What a year it's been for precious metals! In 2025 alone, gold has gained a whopping 67.3%. Meanwhile, silver has shattered all records and expectations to rise by a triple-digit 129.86%. These kinds of gains would be impressive in growth stocks, but for commodities, they're virtually unprecedented. As of 18 December, gold sat at $4,329.11 per Troy ounce, up almost 7% on the monthly chart. Silver, on the other hand, has passed several key psychological levels this month to hit $66.40 and register a gain of over 30% in the space of just 30 days! After gold gained close to 30% in 2024, which was an achievement in itself, many have spent the past 12 months waiting for a correction that simply won't come, as precious metals continue to seek ever higher highs.

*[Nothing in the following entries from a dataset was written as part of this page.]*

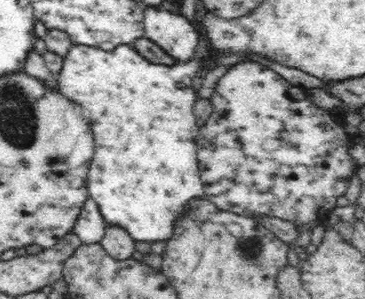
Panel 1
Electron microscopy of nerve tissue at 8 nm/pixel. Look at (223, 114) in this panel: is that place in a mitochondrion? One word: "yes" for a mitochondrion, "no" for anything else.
no

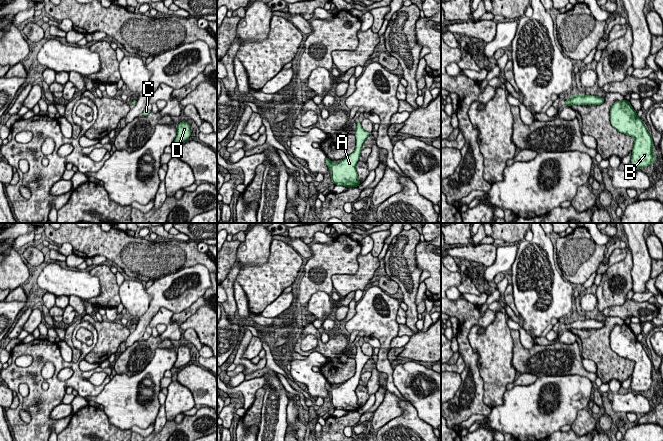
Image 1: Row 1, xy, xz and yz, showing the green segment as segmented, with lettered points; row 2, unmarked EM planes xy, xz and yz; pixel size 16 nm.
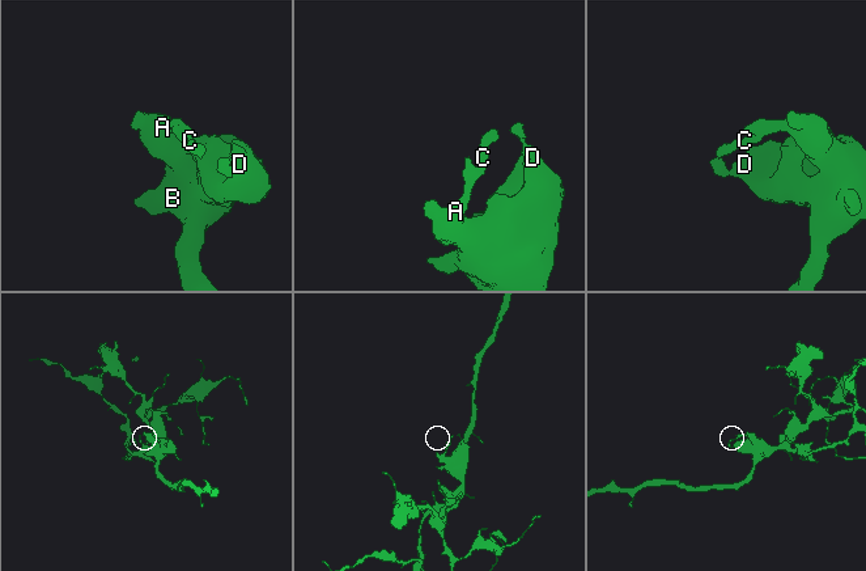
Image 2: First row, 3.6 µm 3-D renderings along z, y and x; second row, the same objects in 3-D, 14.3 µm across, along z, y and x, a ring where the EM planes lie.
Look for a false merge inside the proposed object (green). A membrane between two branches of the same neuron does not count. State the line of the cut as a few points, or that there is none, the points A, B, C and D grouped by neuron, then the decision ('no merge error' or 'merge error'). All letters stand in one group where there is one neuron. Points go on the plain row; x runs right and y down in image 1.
no cut | A B C D | no merge error

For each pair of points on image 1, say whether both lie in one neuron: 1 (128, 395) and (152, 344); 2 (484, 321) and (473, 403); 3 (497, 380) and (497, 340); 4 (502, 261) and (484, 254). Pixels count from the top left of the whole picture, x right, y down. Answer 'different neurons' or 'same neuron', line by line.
1: different neurons
2: same neuron
3: same neuron
4: different neurons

The reasons behind gold and silver's epic rise are multiple and varied, and yet they appear to be working in concert to push prices even higher than the sum of their parts might. The weaker dollar is emphasised by lower T-note yields, which, in turn, are exacerbated by sticky inflation and dovish central bank policy. Add to that the sustaining real bulk gold demand from central banks looking for an alternative to the ailing greenback, and the picture starts to complete itself. However, the question remains: have precious metals now reached their peak, or is there more room for growth in 2026?
Regulating the market
A much-needed pivot to a softer monetary policy from the Fed has predictably helped to support precious metals by making yielding assets less attractive by comparison. The US regulator has now delivered three rate cuts, with the most recent coming at its 9-10 December meeting when it dropped its funds rate down to 350 bps, its lowest level in more than three years. This dovish policy stance has significantly reduced the opportunity cost of non-yielding assets like gold and silver, triggering massive capital flows into precious metals. Indeed, the benchmark 10-year Treasury yield now stands at 4.151%, with the two-year and 30-year offering 3.485% and 4.819%, respectively. And when we account for the weakening dollar, real yields are even lower and, perhaps more importantly, uncertain.
According to Ray Youssef from NoOnes, "Gold's move from around $4,200 before the Fed's 25-bps announcement to $4,326 reveals that smart capital is hedging policy ambiguity." Markets currently price in a 73.6% probability of a pause at the January meeting, though speeches by Fed Chair Stephen Miran and New York Fed President John Williams on Monday (15 December) suggested that the US economy "is turning the corner", at least in the case of inflation. Miran rejected the official inflation statistics, assuring us that "underlying" inflation is running below 2.3%, not far from the Fed's 2% target. According to him, the official inflation rate of 2.8% is down to housing inflation and the way statisticians measure financial advisory fees when the stock market rises. Williams, meanwhile, posited that inflation would ease to just below 2.5% next year and fall to the Federal Reserve's 2% target by 2027. In addition to its active rate-cutting, the central bank is simultaneously purchasing $40 billion in bonds monthly, adding liquidity to the financial system and pressuring the dollar lower. This would also be expected to support gold and silver's ongoing bull cycle.
Buying in bulk
Another key factor for gold's bumper 2025 has been central bank buying, a trend that shows little sign of slowing. According to the WGC, world central banks bought 634 tonnes of gold between January and September 2025, and Morgan Stanley predicts the total for 2025 to be closer to 950 tonnes when all's said and done. This is a direct result of the greenback's weakness and growing uncertainty about the security of one's dollar-denominated assets in the event that a country displeases the US. For the fifth year running, central banks' diversification of their reserves away from dollar-denominated assets should provide strong support for gold in 2026 since regulators typically buy when investor positioning is stretched, money rotates, and prices fall. And so, even if gold corrects in the short term, "the price level is supported much higher than where you started because you get that central bank demand coming through," explains Gregory Shearer, Head of Base and Precious Metals Strategy at JP Morgan.
However, despite gold's gains of more than 60% YTD, institutional sentiment remains inexplicably muted. The Kobeissi Letter recently published survey data from Bank of America explaining that "professional investors can only ignore gold for so long", as it revealed that "only 5% of global fund managers believe gold prices will exceed $5,000 by the end of 2026".
The survey breakdown reveals that 34% of respondents see gold prices falling below $4,000, with 26% anticipating a range of $3,500 to $4,000. Surprisingly, it also showed that 39% of professional investors do not hold any gold at all. That said, Morgan Stanley forecasts gold at $4,500 per ounce by mid-2026, while JP Morgan expects average prices at above $4,600 in Q2 and more than $5,000 in Q4, but the more wide-reaching data of the BoA survey would suggest that there is still a lot of unrealised bulk demand potential from investment funds, which could push prices higher in 2026 if they start to add precious metals to their portfolios.